PNB Housing (PNBHF) reported PAT of Rs2.3bn (down 2% YoY / 26% QoQ) due to elevated credit cost and modest NII growth. Proforma GNPA witnessed an anticipated spike to 4.5% vs 3.0% QoQ, hence vulnerability of the company's balance sheet to incremental stress remains a cause of concern. Rightly so, given that 79% of the corporate book is performing well and 62% of overall corporate book is zero DPD. We therefore expect proforma stage-3 assets to rise to 6.5% and credit cost to continue at ~120bps each year over FY21E/FY22E. On aligning with its new strategy, PNBHF is focused on undergoing business transformation wherein it will target mass housing and the lower risk-weighted retail segment. This will moderate the revenue growth, though risk-adjusted return would be better over the medium term. With anticipated RoE of sub-10% and muted AUM growth, valuation rerating will be capped. Maintain HOLD with a target price of Rs360. Key risks: 1) faster than anticipated resolution of the corporate book, and 2) change in credit rating outlook post proposed equity raise.
- Corporate book - not out of the woods yet: Currently, 55% of the corporate book (17% of AUM) comprises under-construction projects, 62% is zero DPD and 79% is performing well. This implies that soft bucket resolutions are close to pre-Covid levels; collection/resolution efforts are underway for the balance (where various alternatives are evaluated - be it Swamih funds for three projects, or joint development agreements with other developers). However, delay in resolutions would expose PNBHF to the risk of further slippages or higher credit cost.

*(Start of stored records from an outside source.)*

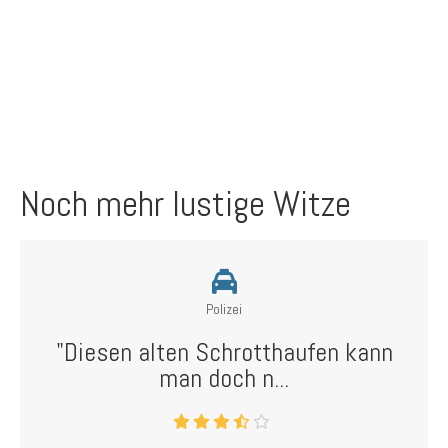
Noch mehr lustige Witze
Polizei
"Diesen alten Schrotthaufen kann
man doch n...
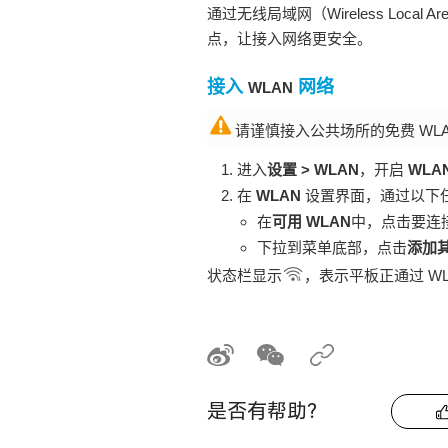
通过无线局域网
（Wireless Local
点，让接入网络更安全。
接入
网络
WLAN
请谨慎接入公共场所的免费
WL
进入
设置
>
WLAN
，开启
WLA
在
WLAN
设置界面，通过以下
在
可用 WLAN
中，点击要连
下拉到菜单底部，点击
添加
状态栏显示
，表示
平板
正通过
W
是否有帮助？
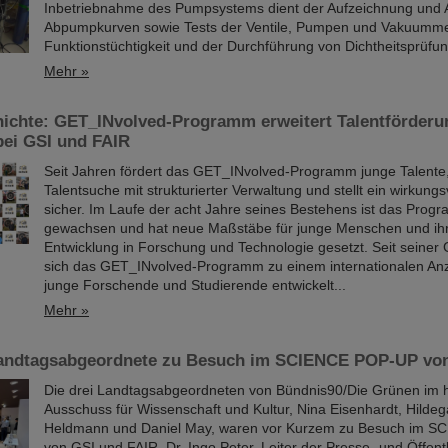
Inbetriebnahme des Pumpsystems dient der Aufzeichnung und 
Abpumpkurven sowie Tests der Ventile, Pumpen und Vakuummes
Funktionstüchtigkeit und der Durchführung von Dichtheitsprüfu
Mehr »
hichte: GET_INvolved-Programm erweitert Talentförderu
bei GSI und FAIR
Seit Jahren fördert das GET_INvolved-Programm junge Talente,
Talentsuche mit strukturierter Verwaltung und stellt ein wirkung
sicher. Im Laufe der acht Jahre seines Bestehens ist das Prog
gewachsen und hat neue Maßstäbe für junge Menschen und ihr
Entwicklung in Forschung und Technologie gesetzt. Seit seiner
sich das GET_INvolved-Programm zu einem internationalen Anz
junge Forschende und Studierende entwickelt...
Mehr »
andtagsabgeordnete zu Besuch im SCIENCE POP-UP von
Die drei Landtagsabgeordneten von Bündnis90/Die Grünen im 
Ausschuss für Wissenschaft und Kultur, Nina Eisenhardt, Hildeg
Heldmann und Daniel May, waren vor Kurzem zu Besuch im 
von GSI und FAIR. Dr. Ingo Peter, Leiter der Presse- und Öffentl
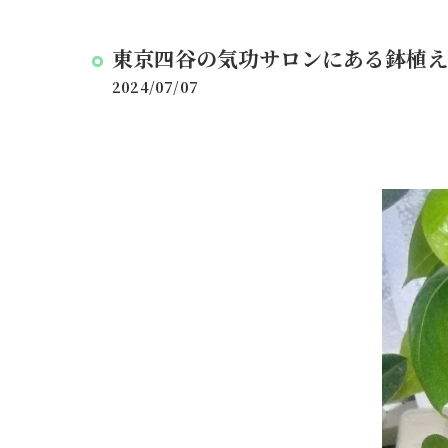
東京四谷の気功サロンにある鉢植え
2024/07/07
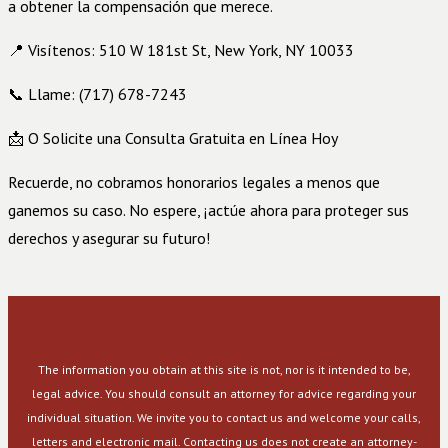
a obtener la compensación que merece.
📍 Visítenos: 510 W 181st St, New York, NY 10033
📞 Llame: (717) 678-7243
📩 O Solicite una Consulta Gratuita en Línea Hoy
Recuerde, no cobramos honorarios legales a menos que
ganemos su caso. No espere, ¡actúe ahora para proteger sus
derechos y asegurar su futuro!
The information you obtain at this site is not, nor is it intended to be,
legal advice. You should consult an attorney for advice regarding your
individual situation. We invite you to contact us and welcome your calls,
letters and electronic mail. Contacting us does not create an attorney-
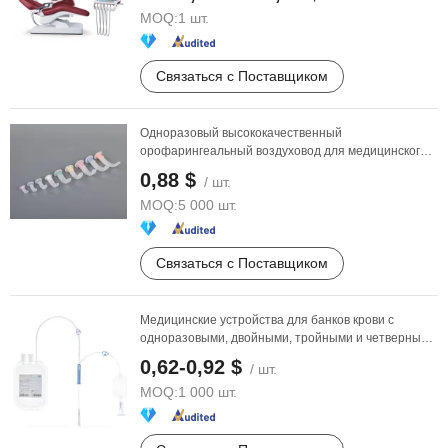
MOQ:
1 шт.
Связаться с Поставщиком
Одноразовый высококачественный
орофарингеальный воздуховод для медицинского
использования для ...
0,88 $
/ шт.
MOQ:
5 000 шт.
Связаться с Поставщиком
Медицинские устройства для банков крови с
одноразовыми, двойными, тройными и четверными
комплектами
0,62-0,92 $
/ шт.
MOQ:
1 000 шт.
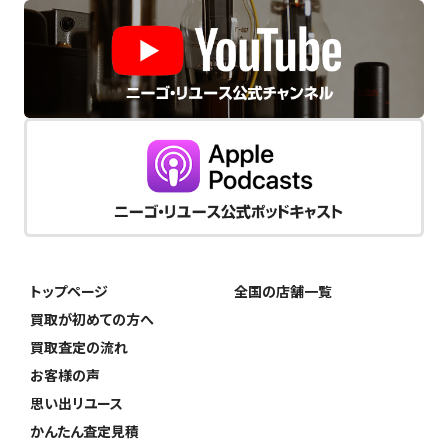
トップページ
全国の店舗一覧
買取が初めての方へ
買取査定の流れ
お客様の声
思い出リユース
かんたん査定見積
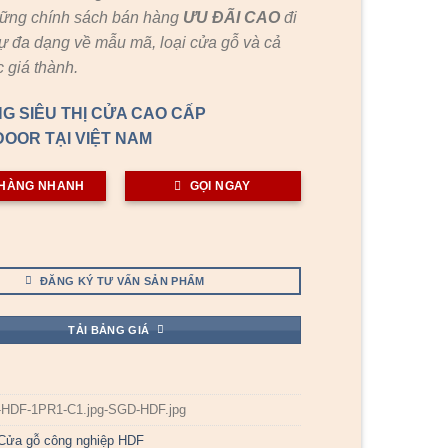
hững chính sách bán hàng
ƯU ĐÃI
CAO
đi
ự đa dạng về mẫu mã, loại cửa gỗ và cả
 giá thành.
G SIÊU THỊ CỬA CAO CẤP
OOR TẠI VIỆT NAM
HÀNG NHANH
GỌI NGAY
ĐĂNG KÝ TƯ VẤN SẢN PHẨM
TẢI BẢNG GIÁ
-HDF-1PR1-C1.jpg-SGD-HDF.jpg
Cửa gỗ công nghiệp HDF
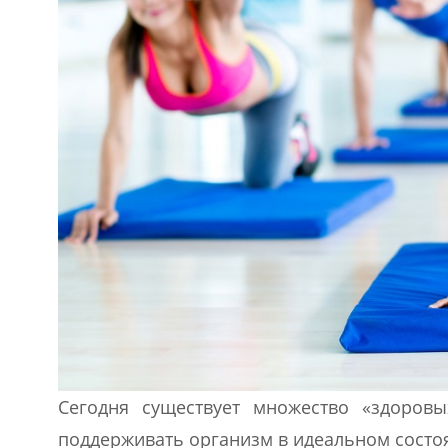
Сегодня существует множество «здоровы
поддерживать организм в идеальном состо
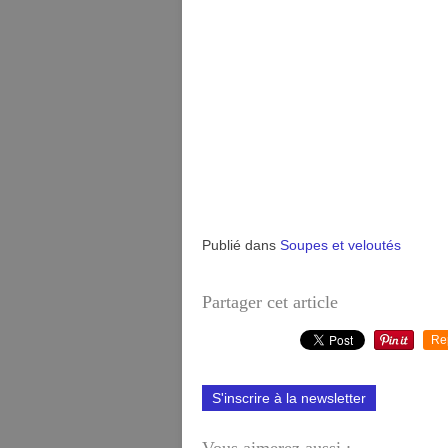
Publié dans
Soupes et veloutés
Partager cet article
Re
S'inscrire à la newsletter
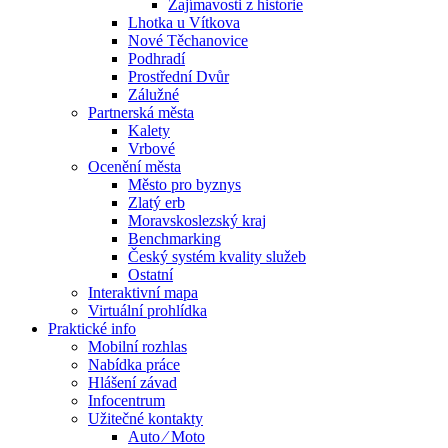
Zajímavosti z historie
Lhotka u Vítkova
Nové Těchanovice
Podhradí
Prostřední Dvůr
Zálužné
Partnerská města
Kalety
Vrbové
Ocenění města
Město pro byznys
Zlatý erb
Moravskoslezský kraj
Benchmarking
Český systém kvality služeb
Ostatní
Interaktivní mapa
Virtuální prohlídka
Praktické info
Mobilní rozhlas
Nabídka práce
Hlášení závad
Infocentrum
Užitečné kontakty
Auto ⁄ Moto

It has a provision buffer of 11% on the overall corporate book and 56% on its corporate stage-3 assets Restructuring stood at Rs8bn (1.25% of advances) wherein it was split 83:17 retail:corporate. From the current proforma stage-3 of 4.5%, we expect it to touch 6.5% by FY22E and are therefore building-in credit cost of ~122bps for FY21E/FY22E.
- Corporate book consolidation and deleveraging to keep AUM growth modest; go retail: PNBHF is down-selling and deleveraging its corporate book - down 14% YoY. Infact, the Covid pandemic has impacted retail disbursements as well in the interim (retail advances down 6% YTD). Encouraging logins, sanctions and disbursements are gaining traction reporting >10% growth over pre-Covid levels. Company has articulated a strategy of focusing on mass housing and the high-yielding (Unnati) retail segment. Retail segment constitutes 97% of incremental disbursements YTD and, within retail too, the focus is on individual home loans (68% of disbursements). Key will be to manage the drag from balance transfer (out) given competition intensity in individual home loans. We expect AUM de-growth of 6% for FY21E and growth of 2-7% for FY22E/FY23E.
- NIMs normalise at 3.18% in absence of large securitisation gains: Steady decline in borrowing cost (30bps QoQ/50bps YoY) aided spreads to sustain at 2.7%. This was further supported by securitisation income to the tune of 19bps in Q3FY21 (>60bps in Q2FY21). With rising proportion of retail mix, we expect spreads of 210-230bps. Over the past couple of quarters, PNBHF has reduced its retail lending rates by 65bps and the gap with peers has narrowed to 25-40bps. NHB refinancing now constitutes more than 10% of borrowings, which further aids funding cost.
Shares of PNB Housing Finance Ltd was last trading in BSE at Rs.340.95 as compared to the previous close of Rs. 353.25. The total number of shares traded during the day was 42179 in over 1815 trades.
The stock hit an intraday high of Rs. 345 and intraday low of 325.25. The net turnover during the day was Rs. 14259749.